(PROBLEM TO WORK ON) Reproduce word for word the part of the strength training passage below that runs from "For example, at" to "taken to failure.".

(PASSAGE SHOWN)
It’s funny how a big PR can immediately turn an average or lousy day into an amazing day. Showing up to the gym is easy. Going through the motions is easy. But consistently getting stronger month in and month out is very challenging. It requires intelligent training, sound nutrition, and ideal levels of sleep and stress. However, even when we seemingly do everything right, we sometimes spin our wheels. This is why it’s important to pay close attention when training. Here are 5 tips that can expedite your progress.
1. Manage Fatigue and Regulate Effort
You don’t always have to train balls-to-the-wall in order to see results. When I was a teenager reading bodybuilding magazines, I recall countless articles urging lifters to take every set to failure. In fact, I distinctly remember reading an article by professional bodybuilder Tom Prince, who claimed to take every set he ever performed to momentary muscular failure. I remember wondering how in the hell these bodybuilders could pull this off, knowing that they performed high volume training and probably busted out at least 20 sets per training session. I felt insecure about my own training and assumed that I wasn’t nearly as manly as these guys since I wasn’t able to do so. Well, let me clarify. I could indeed take every set to failure, but I didn’t feel that it was the optimal way to train.
For example, at the time of the article, I was probably 21 years old and could bench press around 225 lbs. A bench session back then might have consisted of a set of 12 reps with 135 lbs, a set of 10 reps with 155 lbs, a set of 6 reps with 185 lbs, a set of 3 reps with 205 lbs, and a back-off set of 15 reps with 135 lbs. Only the last two sets were taken to failure.

(DATA FOR ANALYSIS)

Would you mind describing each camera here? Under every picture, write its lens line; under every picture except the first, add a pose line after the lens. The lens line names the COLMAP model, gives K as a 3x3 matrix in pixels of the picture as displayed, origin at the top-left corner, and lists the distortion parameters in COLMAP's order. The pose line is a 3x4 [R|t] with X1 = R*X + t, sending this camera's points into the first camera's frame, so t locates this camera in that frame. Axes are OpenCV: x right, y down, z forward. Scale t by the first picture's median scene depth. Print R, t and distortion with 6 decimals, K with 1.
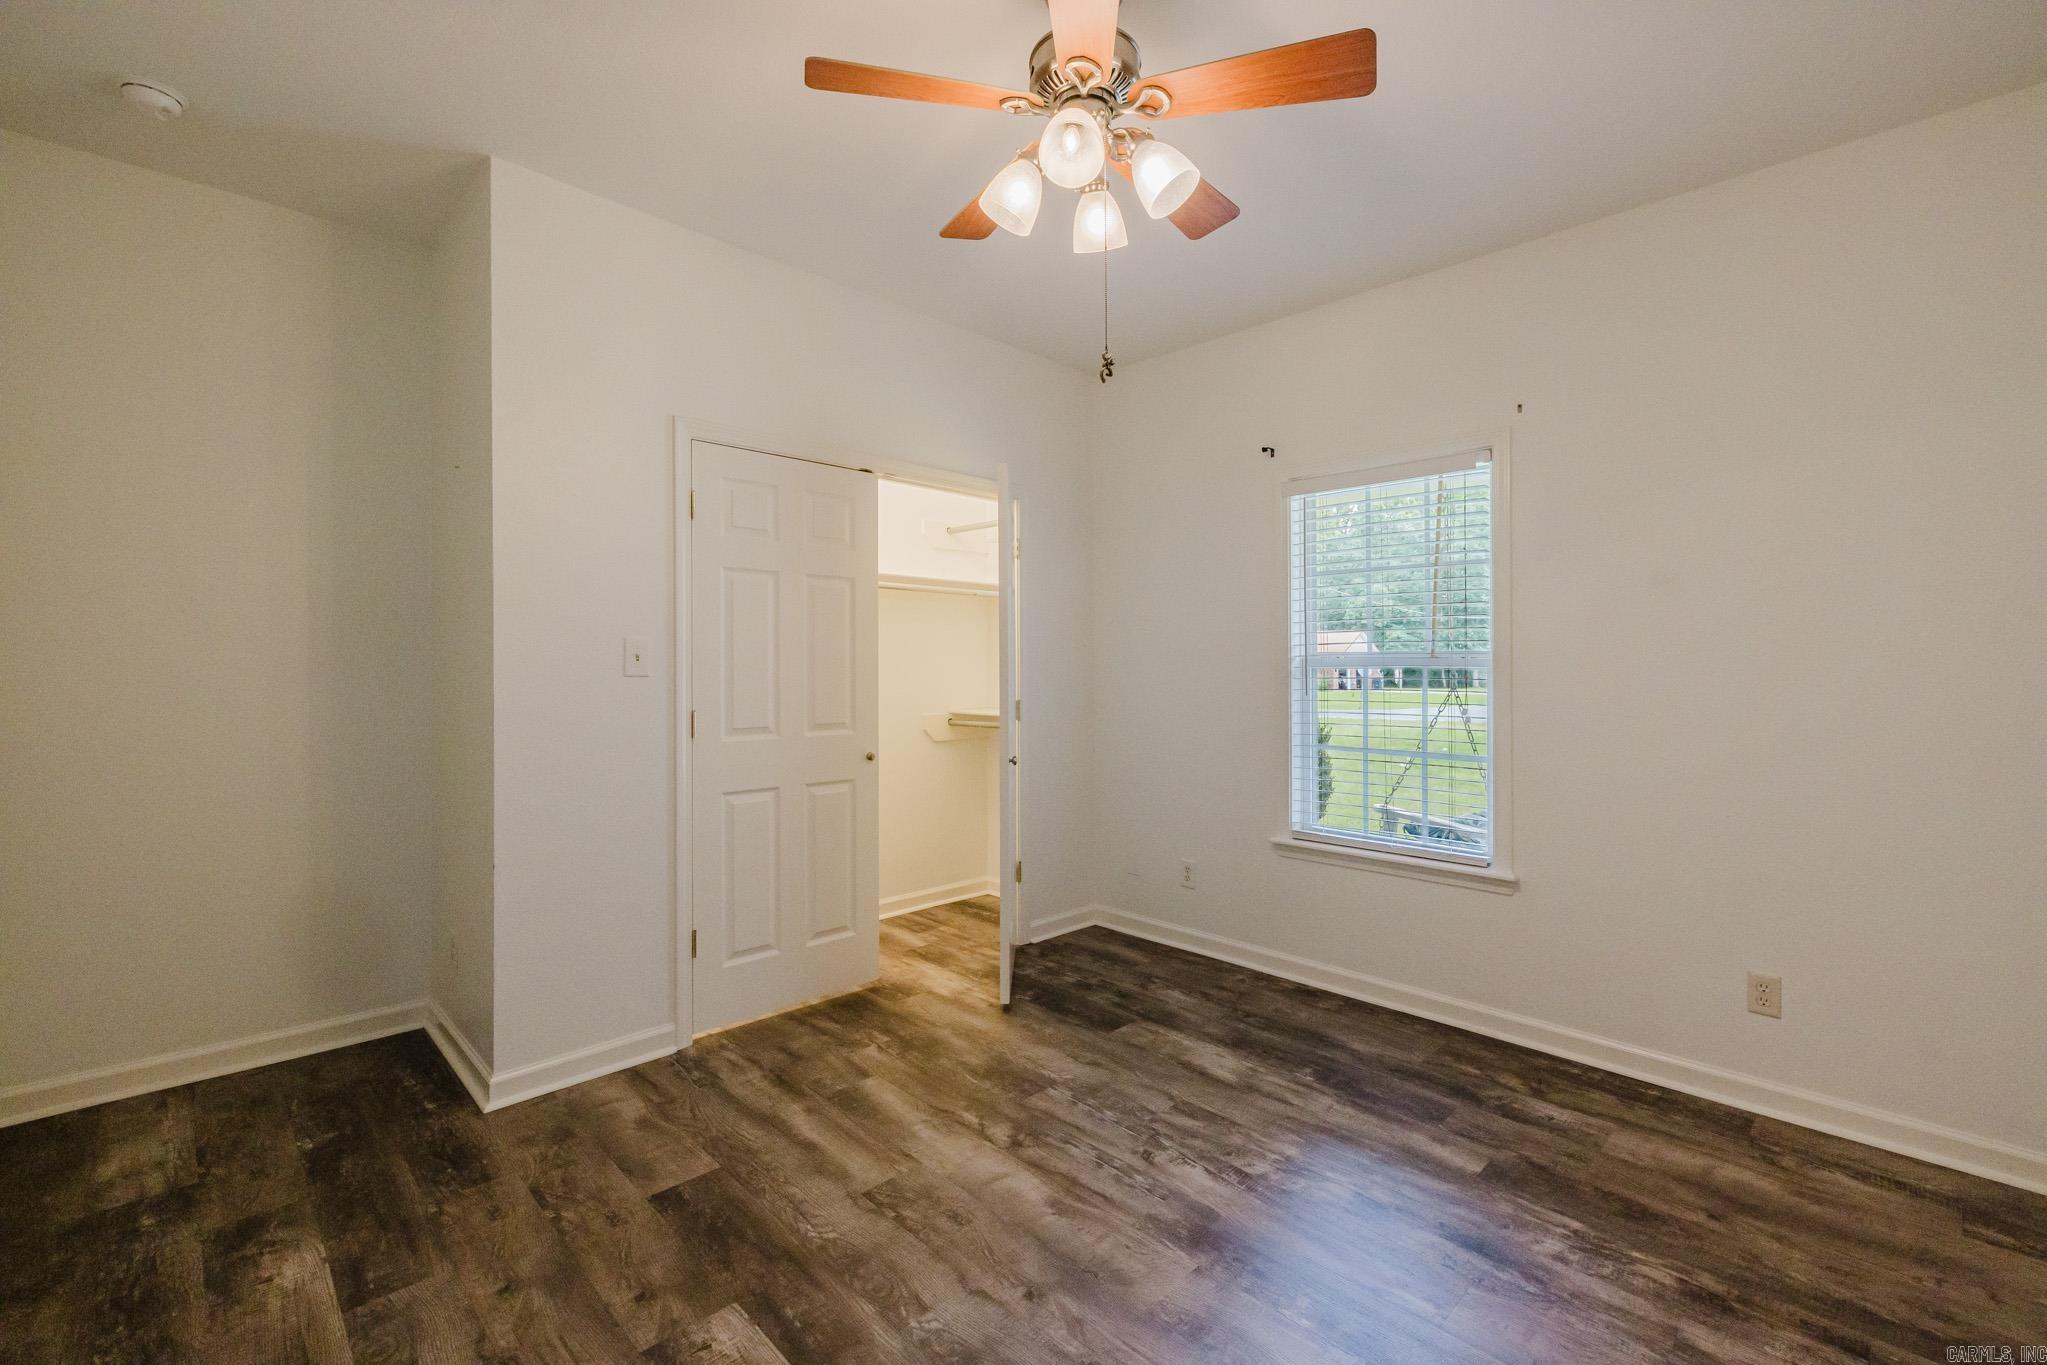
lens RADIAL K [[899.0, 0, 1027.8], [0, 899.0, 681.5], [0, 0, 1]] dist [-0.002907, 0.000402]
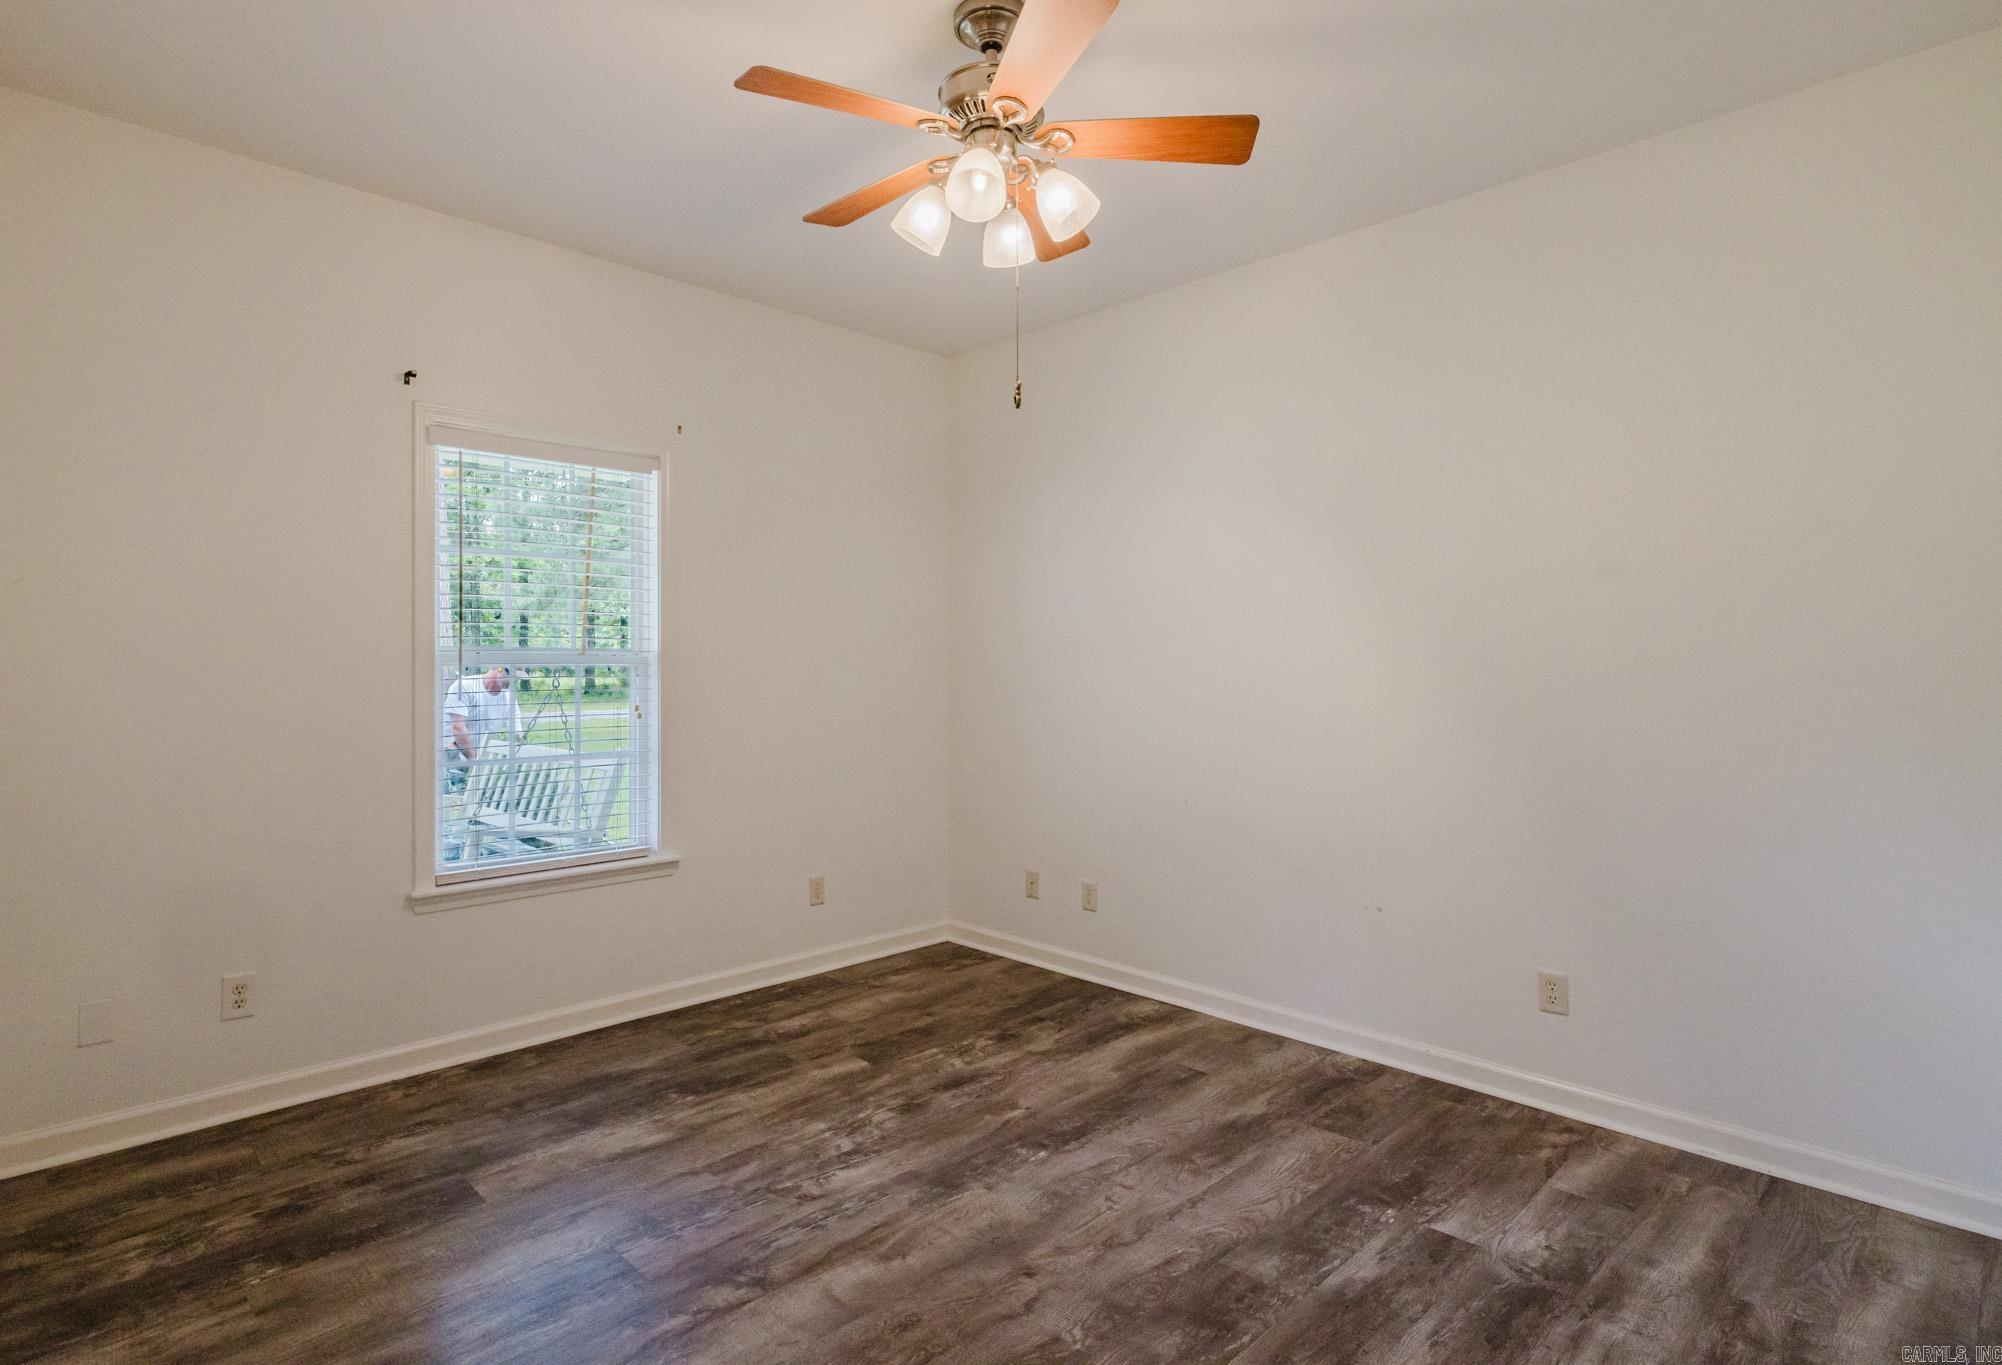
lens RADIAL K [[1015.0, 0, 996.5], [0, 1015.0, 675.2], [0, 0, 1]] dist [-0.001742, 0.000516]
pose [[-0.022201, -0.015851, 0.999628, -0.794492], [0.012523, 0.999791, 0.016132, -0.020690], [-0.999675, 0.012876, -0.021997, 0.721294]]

* * *

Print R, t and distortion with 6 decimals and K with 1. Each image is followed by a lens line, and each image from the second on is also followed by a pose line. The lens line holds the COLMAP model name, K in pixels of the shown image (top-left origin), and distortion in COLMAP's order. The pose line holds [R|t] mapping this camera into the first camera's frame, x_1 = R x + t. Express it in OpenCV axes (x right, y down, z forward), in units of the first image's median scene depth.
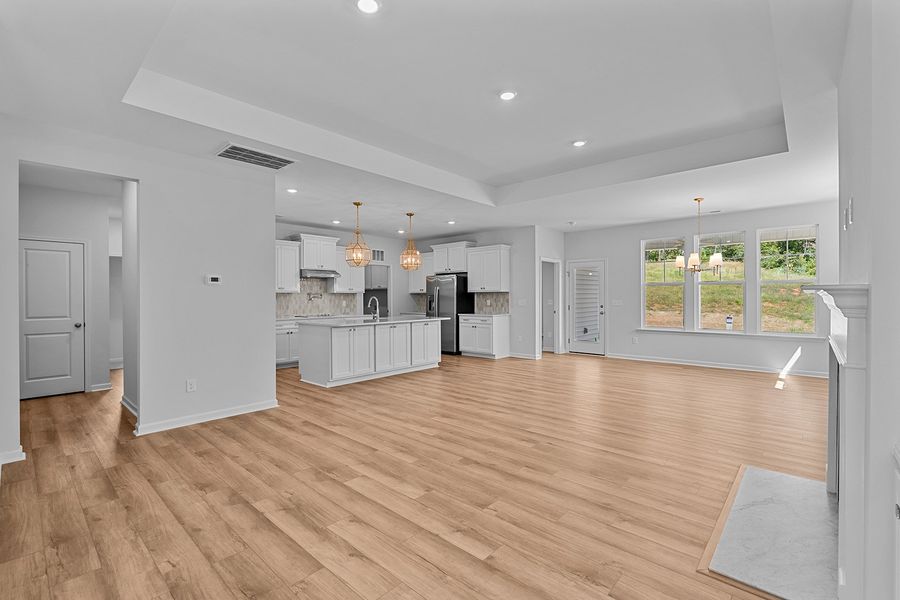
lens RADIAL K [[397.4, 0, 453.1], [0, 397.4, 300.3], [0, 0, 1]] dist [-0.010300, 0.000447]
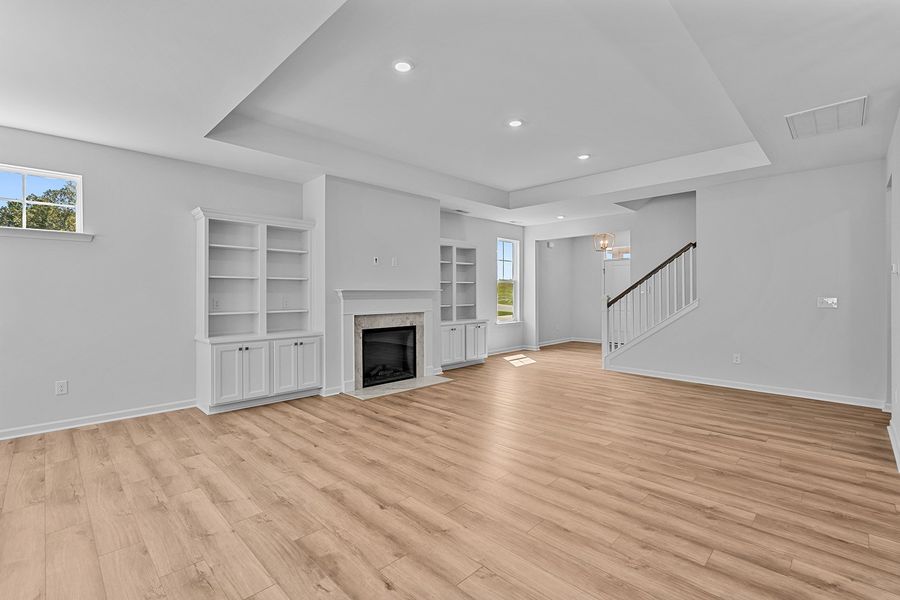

...

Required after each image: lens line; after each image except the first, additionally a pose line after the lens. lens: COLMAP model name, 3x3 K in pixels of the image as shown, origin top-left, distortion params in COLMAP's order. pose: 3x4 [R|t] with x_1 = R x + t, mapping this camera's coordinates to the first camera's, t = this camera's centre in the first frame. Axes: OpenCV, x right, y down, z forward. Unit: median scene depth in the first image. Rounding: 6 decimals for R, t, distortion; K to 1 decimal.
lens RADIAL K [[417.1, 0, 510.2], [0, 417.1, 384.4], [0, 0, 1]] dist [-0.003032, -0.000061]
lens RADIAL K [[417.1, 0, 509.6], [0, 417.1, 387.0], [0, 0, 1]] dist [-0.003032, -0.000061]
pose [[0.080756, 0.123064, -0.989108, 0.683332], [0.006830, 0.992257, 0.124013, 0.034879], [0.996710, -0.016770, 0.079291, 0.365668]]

(YOUR SOLUTION)
For example, at the time of the article, I was probably 21 years old and could bench press around 225 lbs. A bench session back then might have consisted of a set of 12 reps with 135 lbs, a set of 10 reps with 155 lbs, a set of 6 reps with 185 lbs, a set of 3 reps with 205 lbs, and a back-off set of 15 reps with 135 lbs. Only the last two sets were taken to failure.